## How to add new AL query strategies / unlabeled pool subsampling strategies

This notebook demonstrates three simple steps to benchmark a new query / unlabeled pool subsampling strategy.

#### 1. Prepare the file and the global variable

In [1]:
# Where the file with the strategy is located
FOLDER_WITH_STRATEGIES = "custom_strategy"
!mkdir $FOLDER_WITH_STRATEGIES
# Name of the AL strategy & file
AL_STRATEGY_NAME = "least_confidence.py"
# Name of the unlabeled pool subsampling strategy addition
SUBSAMPLING_STRATEGY_NAME = "top_from_previous_iteration_subsampling.py"
CUR_PATH = !pwd
# Absolute path to the AL strategy
PATH_TO_AL_STRATEGY = f"{CUR_PATH[0]}/{FOLDER_WITH_STRATEGIES}/{AL_STRATEGY_NAME}"
# Absolute path to the strategy
PATH_TO_SUBSAMPLING_STRATEGY = (
    f"{CUR_PATH[0]}/{FOLDER_WITH_STRATEGIES}/{SUBSAMPLING_STRATEGY_NAME}"
)

#### 2. Write your strategies

In [2]:
%%writefile $PATH_TO_AL_STRATEGY

import numpy as np

def least_confidence(model, X_pool, n_instances, **kwargs):
    probas = model.predict_proba(X_pool)
    uncertainty_estimates = 1 - probas.max(axis=1)
    query_idx = np.argsort(-uncertainty_estimates)[:n_instances]
    query = X_pool.select(query_idx)
    return query_idx, query, uncertainty_estimates

Writing /Users/tsvigun/Anaconda/papers/active_learning/examples/strategy_folder/least_confidence.py


In [3]:
%%writefile $PATH_TO_SUBSAMPLING_STRATEGY

import numpy as np

def top_from_previous_iteration_subsampling(uncertainty_estimates, gamma_or_k_confident_to_save, **kwargs):
    if isinstance(gamma_or_k_confident_to_save, float):
        gamma_or_k_confident_to_save = int(
            gamma_or_k_confident_to_save * len(uncertainty_estimates)
        )
    argsort = np.argsort(-uncertainty_estimates)
    return argsort[:gamma_or_k_confident_to_save]

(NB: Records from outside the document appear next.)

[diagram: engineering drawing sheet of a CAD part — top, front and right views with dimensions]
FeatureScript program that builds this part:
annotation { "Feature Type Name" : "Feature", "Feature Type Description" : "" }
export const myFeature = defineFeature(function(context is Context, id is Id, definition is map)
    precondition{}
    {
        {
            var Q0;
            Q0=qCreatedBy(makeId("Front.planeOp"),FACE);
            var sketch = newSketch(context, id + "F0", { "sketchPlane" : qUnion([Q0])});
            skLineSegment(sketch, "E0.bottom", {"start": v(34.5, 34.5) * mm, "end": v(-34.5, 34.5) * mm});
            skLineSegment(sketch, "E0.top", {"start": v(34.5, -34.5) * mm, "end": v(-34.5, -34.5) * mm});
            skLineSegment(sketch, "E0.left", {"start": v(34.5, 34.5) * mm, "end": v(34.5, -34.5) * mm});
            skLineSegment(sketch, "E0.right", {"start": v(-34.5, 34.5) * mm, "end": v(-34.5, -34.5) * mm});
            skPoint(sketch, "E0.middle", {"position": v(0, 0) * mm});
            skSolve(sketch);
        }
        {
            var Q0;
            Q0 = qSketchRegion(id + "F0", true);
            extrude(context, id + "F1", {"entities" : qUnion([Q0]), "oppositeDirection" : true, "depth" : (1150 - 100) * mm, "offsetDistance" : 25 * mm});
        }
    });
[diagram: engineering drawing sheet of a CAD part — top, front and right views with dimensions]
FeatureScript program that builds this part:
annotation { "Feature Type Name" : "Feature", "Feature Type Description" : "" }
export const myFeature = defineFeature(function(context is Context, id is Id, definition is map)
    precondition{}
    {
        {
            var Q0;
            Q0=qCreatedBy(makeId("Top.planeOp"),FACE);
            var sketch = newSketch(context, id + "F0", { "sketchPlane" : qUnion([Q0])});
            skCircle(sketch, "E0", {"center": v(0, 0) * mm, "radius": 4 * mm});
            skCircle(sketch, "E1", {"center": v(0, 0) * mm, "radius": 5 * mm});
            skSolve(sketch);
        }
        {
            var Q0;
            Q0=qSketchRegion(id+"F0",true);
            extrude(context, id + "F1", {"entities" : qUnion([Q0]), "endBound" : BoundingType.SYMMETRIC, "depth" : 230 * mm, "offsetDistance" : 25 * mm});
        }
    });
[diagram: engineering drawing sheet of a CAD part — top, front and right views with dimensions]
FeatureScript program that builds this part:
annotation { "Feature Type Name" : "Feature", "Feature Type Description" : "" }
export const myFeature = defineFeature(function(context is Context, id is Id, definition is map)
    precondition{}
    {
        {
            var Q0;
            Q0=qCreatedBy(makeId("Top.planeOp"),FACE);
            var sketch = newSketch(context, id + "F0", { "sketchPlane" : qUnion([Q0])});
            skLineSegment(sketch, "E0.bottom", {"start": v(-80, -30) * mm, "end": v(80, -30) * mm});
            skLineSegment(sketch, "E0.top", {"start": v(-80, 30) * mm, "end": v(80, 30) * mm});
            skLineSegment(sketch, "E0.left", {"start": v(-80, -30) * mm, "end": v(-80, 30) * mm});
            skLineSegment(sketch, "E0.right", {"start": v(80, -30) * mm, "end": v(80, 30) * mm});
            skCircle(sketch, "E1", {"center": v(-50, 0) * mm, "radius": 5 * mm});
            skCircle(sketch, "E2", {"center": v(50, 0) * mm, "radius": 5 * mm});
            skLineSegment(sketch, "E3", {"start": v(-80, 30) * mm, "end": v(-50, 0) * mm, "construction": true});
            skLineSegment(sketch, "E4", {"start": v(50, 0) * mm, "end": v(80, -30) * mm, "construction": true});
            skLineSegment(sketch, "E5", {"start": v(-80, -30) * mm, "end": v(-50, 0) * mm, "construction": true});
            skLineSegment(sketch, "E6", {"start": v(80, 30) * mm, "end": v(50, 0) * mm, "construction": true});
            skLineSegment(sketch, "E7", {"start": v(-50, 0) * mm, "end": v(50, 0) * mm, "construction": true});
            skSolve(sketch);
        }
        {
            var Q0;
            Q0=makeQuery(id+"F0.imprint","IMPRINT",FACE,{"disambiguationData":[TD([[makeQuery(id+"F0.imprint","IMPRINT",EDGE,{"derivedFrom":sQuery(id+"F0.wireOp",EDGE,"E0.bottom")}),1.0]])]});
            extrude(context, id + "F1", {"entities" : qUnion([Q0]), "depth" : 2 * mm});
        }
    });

Writing /Users/tsvigun/Anaconda/papers/active_learning/examples/strategy_folder/top_from_previous_iteration_subsampling.py


#### 3. Use your strategies:

- AL strategy: `config.al.strategy=$PATH_TO_AL_STRATEGY`

- Unlabeled pool subsampling strategy: `config.al.sampling_type=$PATH_TO_SUBSAMPLING_STRATEGY`

Test with 1 GPU: (substitute `custom_strategy/least_confidence` & `custom_strategy/top_from_previous_iteration_subsampling` with your strategies name)

In [None]:
%%bash
CUDA_VISIBLE_DEVICES='0' HYDRA_CONFIG_PATH=../al_benchmark/configs \
HYDRA_CONFIG_NAME=al_cls python ../al_benchmark/run_active_learning.py \
al.strategy=custom_strategy/least_confidence \
al.sampling_type=custom_strategy/top_from_previous_iteration_subsampling \
acquisition_model.checkpoint=roberta-base

The results will be located in the file `workdir/run_active_learning/TODAY_DATE/TIME_SEED_MODEL/acquisition_metrics.json`.